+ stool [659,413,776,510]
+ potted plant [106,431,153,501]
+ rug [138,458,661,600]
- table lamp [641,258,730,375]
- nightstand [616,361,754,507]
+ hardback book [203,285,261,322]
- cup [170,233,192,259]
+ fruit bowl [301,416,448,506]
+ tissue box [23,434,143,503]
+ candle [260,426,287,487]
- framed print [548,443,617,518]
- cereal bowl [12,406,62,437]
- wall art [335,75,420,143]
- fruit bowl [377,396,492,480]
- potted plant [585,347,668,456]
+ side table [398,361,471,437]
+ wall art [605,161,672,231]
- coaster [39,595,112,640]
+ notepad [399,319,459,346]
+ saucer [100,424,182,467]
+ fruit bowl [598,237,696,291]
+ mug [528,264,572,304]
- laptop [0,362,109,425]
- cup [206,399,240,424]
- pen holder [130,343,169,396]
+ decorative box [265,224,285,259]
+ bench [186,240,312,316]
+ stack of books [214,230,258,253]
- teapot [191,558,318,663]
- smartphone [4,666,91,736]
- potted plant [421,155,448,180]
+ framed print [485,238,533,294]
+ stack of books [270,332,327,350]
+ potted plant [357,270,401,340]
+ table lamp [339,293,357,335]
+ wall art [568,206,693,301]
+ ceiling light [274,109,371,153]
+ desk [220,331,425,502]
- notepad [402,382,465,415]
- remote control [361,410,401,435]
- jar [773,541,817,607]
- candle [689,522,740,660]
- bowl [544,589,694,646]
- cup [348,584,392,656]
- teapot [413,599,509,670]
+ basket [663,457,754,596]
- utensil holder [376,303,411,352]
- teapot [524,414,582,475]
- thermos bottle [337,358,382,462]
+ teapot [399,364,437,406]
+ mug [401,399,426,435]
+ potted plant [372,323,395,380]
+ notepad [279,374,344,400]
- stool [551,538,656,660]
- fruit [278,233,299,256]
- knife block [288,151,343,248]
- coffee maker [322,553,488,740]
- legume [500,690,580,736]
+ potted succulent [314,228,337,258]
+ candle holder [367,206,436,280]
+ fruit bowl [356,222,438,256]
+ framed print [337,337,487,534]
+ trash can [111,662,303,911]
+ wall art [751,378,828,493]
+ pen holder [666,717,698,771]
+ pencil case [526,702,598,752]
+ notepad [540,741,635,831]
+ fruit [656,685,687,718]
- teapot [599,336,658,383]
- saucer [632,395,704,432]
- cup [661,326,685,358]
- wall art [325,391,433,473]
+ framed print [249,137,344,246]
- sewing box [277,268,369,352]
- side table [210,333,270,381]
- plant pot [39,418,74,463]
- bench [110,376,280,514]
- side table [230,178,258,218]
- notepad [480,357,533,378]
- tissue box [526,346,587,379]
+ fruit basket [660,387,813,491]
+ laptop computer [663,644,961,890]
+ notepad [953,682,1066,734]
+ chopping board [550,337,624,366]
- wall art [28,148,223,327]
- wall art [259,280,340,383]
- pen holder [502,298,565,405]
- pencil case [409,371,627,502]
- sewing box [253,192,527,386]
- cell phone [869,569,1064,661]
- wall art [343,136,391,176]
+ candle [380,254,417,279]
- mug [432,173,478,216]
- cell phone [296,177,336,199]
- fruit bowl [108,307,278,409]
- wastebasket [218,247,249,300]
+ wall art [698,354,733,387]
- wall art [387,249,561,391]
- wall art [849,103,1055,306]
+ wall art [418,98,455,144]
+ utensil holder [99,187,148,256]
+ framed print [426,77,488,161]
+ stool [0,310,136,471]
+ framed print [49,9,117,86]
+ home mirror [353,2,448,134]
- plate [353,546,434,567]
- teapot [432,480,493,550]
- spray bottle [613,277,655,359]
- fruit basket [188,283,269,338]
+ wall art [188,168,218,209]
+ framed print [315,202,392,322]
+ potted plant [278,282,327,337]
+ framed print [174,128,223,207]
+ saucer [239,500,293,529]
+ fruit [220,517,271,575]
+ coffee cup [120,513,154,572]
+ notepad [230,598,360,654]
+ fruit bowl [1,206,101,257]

====

What is expected
For the records above, restate every line word for word.

Result for this exercise
+ stool [659,413,776,510]
+ potted plant [106,431,153,501]
+ rug [138,458,661,600]
- table lamp [641,258,730,375]
- nightstand [616,361,754,507]
+ hardback book [203,285,261,322]
- cup [170,233,192,259]
+ fruit bowl [301,416,448,506]
+ tissue box [23,434,143,503]
+ candle [260,426,287,487]
- framed print [548,443,617,518]
- cereal bowl [12,406,62,437]
- wall art [335,75,420,143]
- fruit bowl [377,396,492,480]
- potted plant [585,347,668,456]
+ side table [398,361,471,437]
+ wall art [605,161,672,231]
- coaster [39,595,112,640]
+ notepad [399,319,459,346]
+ saucer [100,424,182,467]
+ fruit bowl [598,237,696,291]
+ mug [528,264,572,304]
- laptop [0,362,109,425]
- cup [206,399,240,424]
- pen holder [130,343,169,396]
+ decorative box [265,224,285,259]
+ bench [186,240,312,316]
+ stack of books [214,230,258,253]
- teapot [191,558,318,663]
- smartphone [4,666,91,736]
- potted plant [421,155,448,180]
+ framed print [485,238,533,294]
+ stack of books [270,332,327,350]
+ potted plant [357,270,401,340]
+ table lamp [339,293,357,335]
+ wall art [568,206,693,301]
+ ceiling light [274,109,371,153]
+ desk [220,331,425,502]
- notepad [402,382,465,415]
- remote control [361,410,401,435]
- jar [773,541,817,607]
- candle [689,522,740,660]
- bowl [544,589,694,646]
- cup [348,584,392,656]
- teapot [413,599,509,670]
+ basket [663,457,754,596]
- utensil holder [376,303,411,352]
- teapot [524,414,582,475]
- thermos bottle [337,358,382,462]
+ teapot [399,364,437,406]
+ mug [401,399,426,435]
+ potted plant [372,323,395,380]
+ notepad [279,374,344,400]
- stool [551,538,656,660]
- fruit [278,233,299,256]
- knife block [288,151,343,248]
- coffee maker [322,553,488,740]
- legume [500,690,580,736]
+ potted succulent [314,228,337,258]
+ candle holder [367,206,436,280]
+ fruit bowl [356,222,438,256]
+ framed print [337,337,487,534]
+ trash can [111,662,303,911]
+ wall art [751,378,828,493]
+ pen holder [666,717,698,771]
+ pencil case [526,702,598,752]
+ notepad [540,741,635,831]
+ fruit [656,685,687,718]
- teapot [599,336,658,383]
- saucer [632,395,704,432]
- cup [661,326,685,358]
- wall art [325,391,433,473]
+ framed print [249,137,344,246]
- sewing box [277,268,369,352]
- side table [210,333,270,381]
- plant pot [39,418,74,463]
- bench [110,376,280,514]
- side table [230,178,258,218]
- notepad [480,357,533,378]
- tissue box [526,346,587,379]
+ fruit basket [660,387,813,491]
+ laptop computer [663,644,961,890]
+ notepad [953,682,1066,734]
+ chopping board [550,337,624,366]
- wall art [28,148,223,327]
- wall art [259,280,340,383]
- pen holder [502,298,565,405]
- pencil case [409,371,627,502]
- sewing box [253,192,527,386]
- cell phone [869,569,1064,661]
- wall art [343,136,391,176]
+ candle [380,254,417,279]
- mug [432,173,478,216]
- cell phone [296,177,336,199]
- fruit bowl [108,307,278,409]
- wastebasket [218,247,249,300]
+ wall art [698,354,733,387]
- wall art [387,249,561,391]
- wall art [849,103,1055,306]
+ wall art [418,98,455,144]
+ utensil holder [99,187,148,256]
+ framed print [426,77,488,161]
+ stool [0,310,136,471]
+ framed print [49,9,117,86]
+ home mirror [353,2,448,134]
- plate [353,546,434,567]
- teapot [432,480,493,550]
- spray bottle [613,277,655,359]
- fruit basket [188,283,269,338]
+ wall art [188,168,218,209]
+ framed print [315,202,392,322]
+ potted plant [278,282,327,337]
+ framed print [174,128,223,207]
+ saucer [239,500,293,529]
+ fruit [220,517,271,575]
+ coffee cup [120,513,154,572]
+ notepad [230,598,360,654]
+ fruit bowl [1,206,101,257]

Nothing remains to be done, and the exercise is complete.